# What do you use for a slide?



## Robert1950 (Jan 21, 2006)

Acoustic and/or Electric? Full finger or to the knuckle? Which finger?


----------



## amagras (Apr 22, 2015)

A glass slide, full finger but it only fit on the pinky and not much on the ring finger. That's why I love Lap Steels, you don't have to put your finger inside!


----------



## Slooky (Feb 3, 2015)

I saw Kurt Swing hammer use a beer bottle, it was awesome!


----------



## cboutilier (Jan 12, 2016)

I dont slide often, but when I do its usually with a Bic lighter.


----------



## Moosehead (Jan 6, 2011)

Slooky said:


> I saw Kurt Swing hammer use a beer bottle, it was awesome!


Thats my buddies uncle; I was at his place a few days ago watching some of Kurts youtube clips. Self taught and not big on theory but a very creative individual.

I first used an old sparkplug socket then moved on to brass and finally to glass. I've done the beer bottle thing and its very hard to do well and make it sound decent.


----------



## cboutilier (Jan 12, 2016)

Moosehead said:


> Thats my buddies uncle; I was at his place a few days ago watching some of Kurts youtube clips. Self taught and not big on theory but a very creative individual.

===

__Required actions__
1. Summarize the forum thread in two sentences.
2. Reproduce the part of the forum thread starting at "A glass slide, full" and ending at "(Feb 3, 2015)".

===

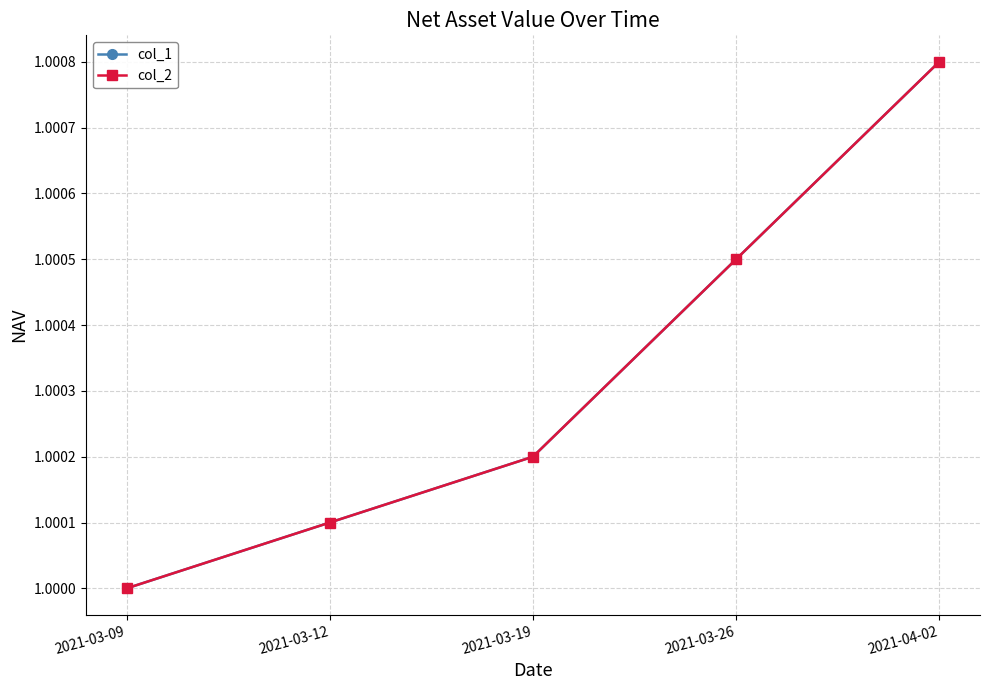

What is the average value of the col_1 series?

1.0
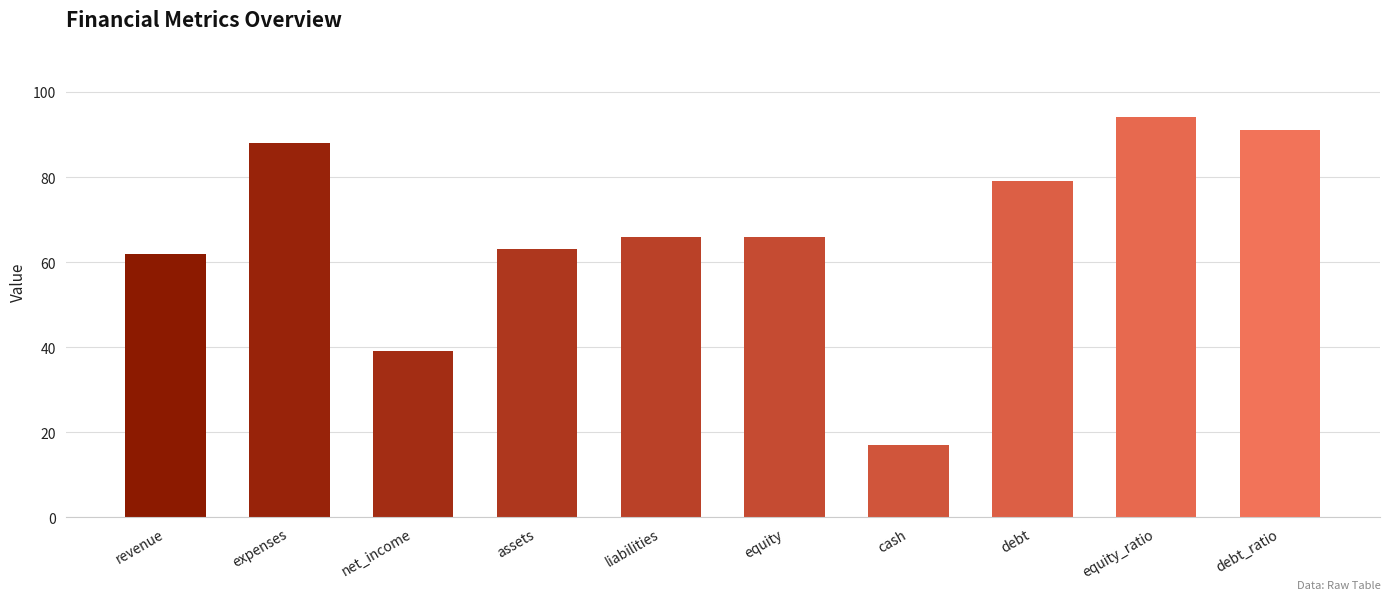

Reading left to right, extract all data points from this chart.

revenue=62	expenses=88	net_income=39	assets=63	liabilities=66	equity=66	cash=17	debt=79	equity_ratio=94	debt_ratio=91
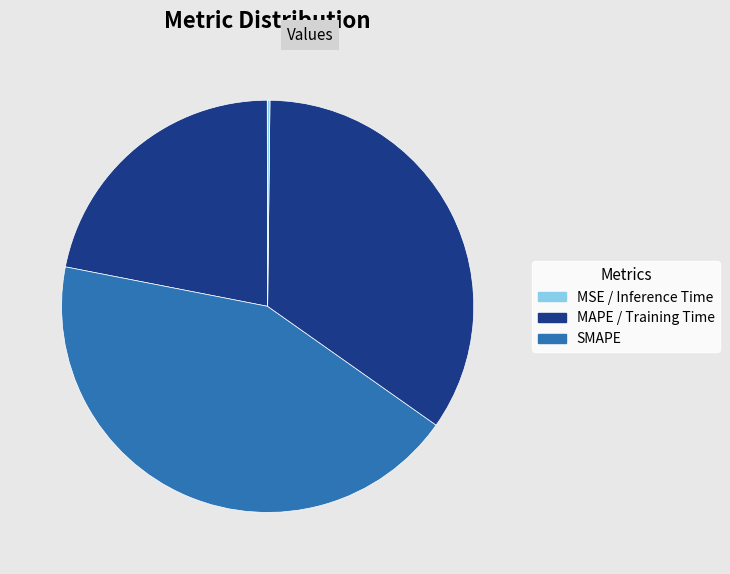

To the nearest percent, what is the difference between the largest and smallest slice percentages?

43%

===

__Answers per task__
1. The forum thread asks what people use for a slide, and replies name a glass slide, a beer bottle seen in use by Kurt Swing hammer, and a Bic lighter. One member says he went from an old sparkplug socket to brass and finally to glass, and that a beer bottle is very hard to use well.

2.
A glass slide, full finger but it only fit on the pinky and not much on the ring finger. That's why I love Lap Steels, you don't have to put your finger inside!


----------



## Slooky (Feb 3, 2015)